__Records for this exercise__:
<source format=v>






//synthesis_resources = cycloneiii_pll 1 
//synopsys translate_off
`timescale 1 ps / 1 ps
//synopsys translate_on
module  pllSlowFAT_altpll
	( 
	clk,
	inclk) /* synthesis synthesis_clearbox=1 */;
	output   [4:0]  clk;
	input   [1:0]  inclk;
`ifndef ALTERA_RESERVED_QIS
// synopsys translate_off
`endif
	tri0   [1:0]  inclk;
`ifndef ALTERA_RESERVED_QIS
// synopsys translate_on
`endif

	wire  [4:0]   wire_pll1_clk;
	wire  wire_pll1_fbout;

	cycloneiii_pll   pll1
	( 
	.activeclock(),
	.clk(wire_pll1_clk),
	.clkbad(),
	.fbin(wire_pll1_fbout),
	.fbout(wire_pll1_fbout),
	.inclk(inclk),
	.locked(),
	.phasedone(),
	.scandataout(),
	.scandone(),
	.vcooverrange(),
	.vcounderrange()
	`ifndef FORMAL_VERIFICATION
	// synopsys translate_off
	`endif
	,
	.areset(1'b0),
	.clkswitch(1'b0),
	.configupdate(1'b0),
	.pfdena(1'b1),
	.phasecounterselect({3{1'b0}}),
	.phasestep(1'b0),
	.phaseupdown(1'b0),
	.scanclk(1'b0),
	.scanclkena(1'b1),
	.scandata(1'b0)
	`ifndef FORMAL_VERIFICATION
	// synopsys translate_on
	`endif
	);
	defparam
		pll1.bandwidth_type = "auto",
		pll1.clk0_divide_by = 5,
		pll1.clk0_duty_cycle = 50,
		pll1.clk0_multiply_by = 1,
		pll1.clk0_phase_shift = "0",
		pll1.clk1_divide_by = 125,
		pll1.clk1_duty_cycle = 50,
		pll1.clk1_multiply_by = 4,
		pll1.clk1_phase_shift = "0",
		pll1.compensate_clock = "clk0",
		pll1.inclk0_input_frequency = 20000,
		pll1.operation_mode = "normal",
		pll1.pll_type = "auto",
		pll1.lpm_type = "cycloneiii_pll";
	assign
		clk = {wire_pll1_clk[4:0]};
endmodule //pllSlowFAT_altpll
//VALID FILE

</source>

* * *

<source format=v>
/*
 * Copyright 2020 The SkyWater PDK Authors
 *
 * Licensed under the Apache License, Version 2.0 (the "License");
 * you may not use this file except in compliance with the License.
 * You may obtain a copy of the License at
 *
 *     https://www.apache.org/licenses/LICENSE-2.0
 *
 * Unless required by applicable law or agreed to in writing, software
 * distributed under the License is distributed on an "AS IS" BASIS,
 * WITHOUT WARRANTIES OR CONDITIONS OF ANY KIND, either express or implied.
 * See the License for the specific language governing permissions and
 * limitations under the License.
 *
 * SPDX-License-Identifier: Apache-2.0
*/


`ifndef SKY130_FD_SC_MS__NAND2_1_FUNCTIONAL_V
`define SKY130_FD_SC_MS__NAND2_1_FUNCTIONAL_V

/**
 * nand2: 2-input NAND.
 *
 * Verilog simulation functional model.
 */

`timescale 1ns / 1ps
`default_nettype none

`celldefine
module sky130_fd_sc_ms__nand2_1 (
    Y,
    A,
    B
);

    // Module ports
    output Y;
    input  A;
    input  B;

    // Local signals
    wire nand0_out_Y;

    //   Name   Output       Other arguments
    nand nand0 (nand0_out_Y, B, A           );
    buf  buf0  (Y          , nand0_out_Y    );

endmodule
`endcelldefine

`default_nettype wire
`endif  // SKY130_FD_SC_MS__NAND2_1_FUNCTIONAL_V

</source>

--

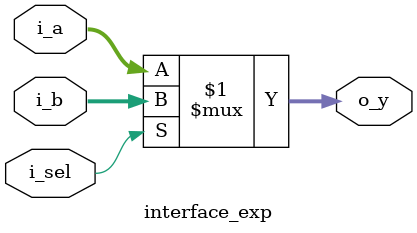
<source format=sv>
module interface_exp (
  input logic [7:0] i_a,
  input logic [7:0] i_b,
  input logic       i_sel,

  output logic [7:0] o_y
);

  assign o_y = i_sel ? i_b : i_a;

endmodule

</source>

__Aim of the task__:
For the data above, state only how many lines include the word "auto".

__Finished exercise__:
2